Following table indicates how we used data to calculate our measurements. When collecting data users had the choice to be anonymous if they preferred. However we made all data anonymous when pre-processing data. We also cleaned all data entries recorded out of the experiment time. We describe how we collect data in the next section.

Measure	Data
Accuracy	Error rate when entering timestamp data. Error Rate=(Total Incorrect Button Presses/Total Button Presses)×100
Non intrusiveness	Number of times a social interaction was interrupted due to DataLog
Usability	questionnaire results

Experiment

In order to measure accuracy, non-intrusiveness and usability, we designed 3 user experiments for 3 tasks that require cognitive and/or social engagement of the user. They are observation, discussion and idea generation. We used the observation task to measure accuracy and the rest of the tasks to measure non-intrusiveness. We measured usability via a questionnaire provided at the end of all experiments. (More details later)

At the beginning of the experiment a consent form was provided. Each experiment was carried out for 4-5 minutes. The whole experiment took place for 20 minutes.
In the first experiment, which is the observation task, we displayed a 4 minute video [https://www.youtube.com/watch?v=ZOzzRlc_qho] to the user. This is a short comedy film representing a bad user experience in the IT support system of a company. While watching the video we asked users to record data using DataLog about incidents they observe and how they feel. Following table indicates the entries displayed on the DataLog form users used while observing the video.

Question/Statement	Data type	UI Element on the form
A Pyraminx appeared (We showed users what is a Pyraminx before the experiment start)	Timestamp	Timestamp button
Video faded out to black	Timestamp	Timestamp button
A bad UX experiences shown	Timestamp	Timestamp button
I didn’t get the pronunciation	Timestamp	Timestamp button
I feel bordered/interested	Scale (0 to 10, 0 being extremely bored and 10 being extremely interested, step=1)	Scale

For the discussion task we asked users to discuss bad user experiences they saw in the video in groups of 4-6 people for 4 minutes. In the idea generation task we asked them to stay in the same group and come up with solutions to provide better user experience as a group for a duration of 4 minutes.

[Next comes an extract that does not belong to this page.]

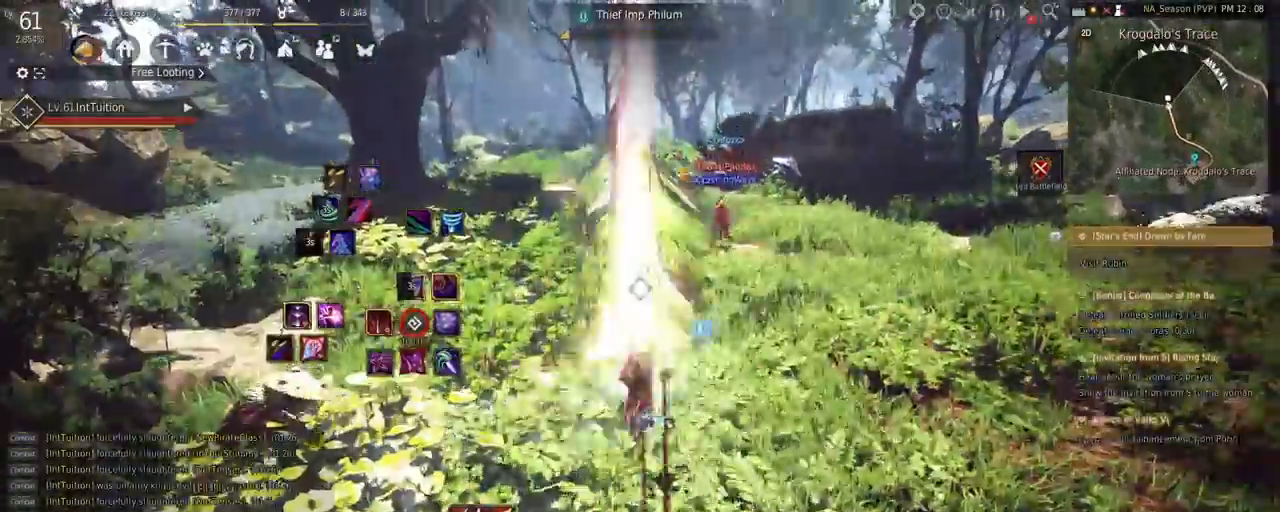
{"keys": ["w"], "mouse": [], "events": [[333, "space", "up"]]}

While users are engaging in these tasks they were asked to enter data in DataLog forms created for these experiments. As we wanted to evaluate the non-intrusiveness of DataLog in these 2 experiments we recorded users to detect if DataLog is disturbing the social interactions. We do not add the form details of DataLog used in these experiments here as they are not considered in our evaluation.
At the end of all experiments users were given two questionnaires, the UEQ(User Experience Questionnaire) and the SUS(System Usability Scale).
For the UEQ, we used a short version of UEQ that was constructed that consists of just 8 items. 4 of these items represent pragmatic quality and 4 hedonic quality aspects. It consists of the scales Pragmatic Quality
and Hedonic Quality. In addition, an overall scale (mean of all 8 items) is reported.
Forthe SUS, The SUS provides a “quick and dirty”, reliable tool for measuring the usability. It consists of a 10 item questionnaire with five response options for respondents; from Strongly agree to Strongly disagree.

Results

We had gathered 280 data entries from 10 users in our first experiment. The format of the data is as follows.

Element idstring

Element type[Timestamp,Scale]

LabelString

User IdString

TimestampDateTime

ValueNull/Number

When considering the overview of data we could see that there are very different patterns in data entries from different users in the first experiment (Figure 4). This high inconsistency in the user behavior results in inaccuracies.

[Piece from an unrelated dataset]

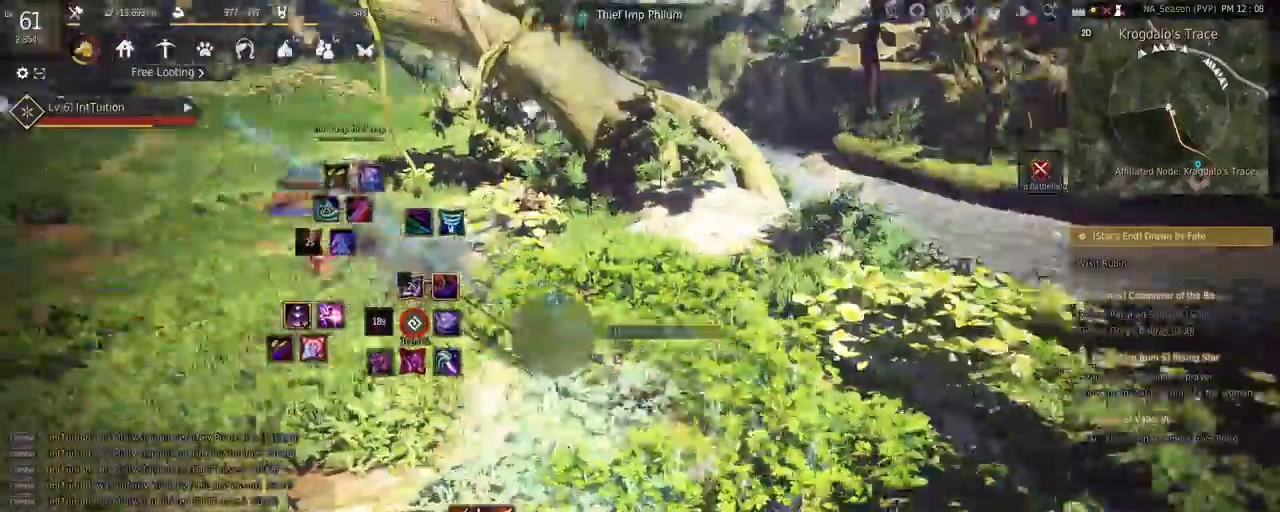
{"keys": [], "mouse": []}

We realized that some users have not entered any data and some only few data towards the end of the experiment. This suggests that the application may be confusing to users and they are having a hard time using it. In addition, we noticed that users can simply play with the form. Some users keep pressing timestamp buttons in unexpected periods. Also when reading the values of scale the maximum and minimum values were inserted within 2 seconds. This indicates that the application is not yet ready for gathering data in practical research experiments.

Figure 4

Accuracy

In order to measure accuracy we considered only 2 data labels in the first DataLog form data. There were 45 entries of these labels (Figure 5). Out of them 32 entries were incorrect (correct entries are ones that occur after 10 seconds of correct time indicated by a long vertical line). The calculated error rate is 71% which indicates a very low accuracy.

Figure 5

Non-intrusiveness

We unfortunately lost one of our video recordings. In the remaining recordings we had one of the groups of 5 people. We found it too difficult to calculate non-intrusiveness quantitatively as we expected when we observed the video. Therefore we present qualitative observations of data. Out of 5 users in the recording we observed that 2 users use DataLog at the beginning but they forget to enter data as they engage in discussions. We also observed that one of the users actively engaged in the discussion and entered data. However, this person kept looking at the phone screen even while he was talking which may indicate the intrusiveness of DataLog. We did not consider the rest of the users in our analysis because we could not see their screen on the phone.

Usability

For the UEQ feedback, we can find an interesting point(Figure 6) that DataLog seems confusing to our participants. Clear guidance should be provided to them. The results (Figure 7)also showed that pragmatic quality is negative and hedonic quality is positive. We thought the functionalities had a poor performance but the app seems to be interesting to participants.

Figure 6

Figure 7

For the SUS feedback, the average score is just 62.5. We generally consider a score of 75 to be “good” and between 50 and 75 to be correct. A score below 50 indicates significant issues with customer satisfaction. So the score of Datalog shows that the app is kind of good but more improvement should be done.

Figure 8

Oral feedback

During the experiment we observed that some users were trying to enter data without starting recording. Some users expressed their feelings and what they expect from the application. One of them said that it is confusing when entering data because they are not getting any feedback from the UI. One of the users appreciated the idea of the application but mentioned that it should be improved. We got a couple of valuable feedback for improvement as well which will be mentioned in the next section.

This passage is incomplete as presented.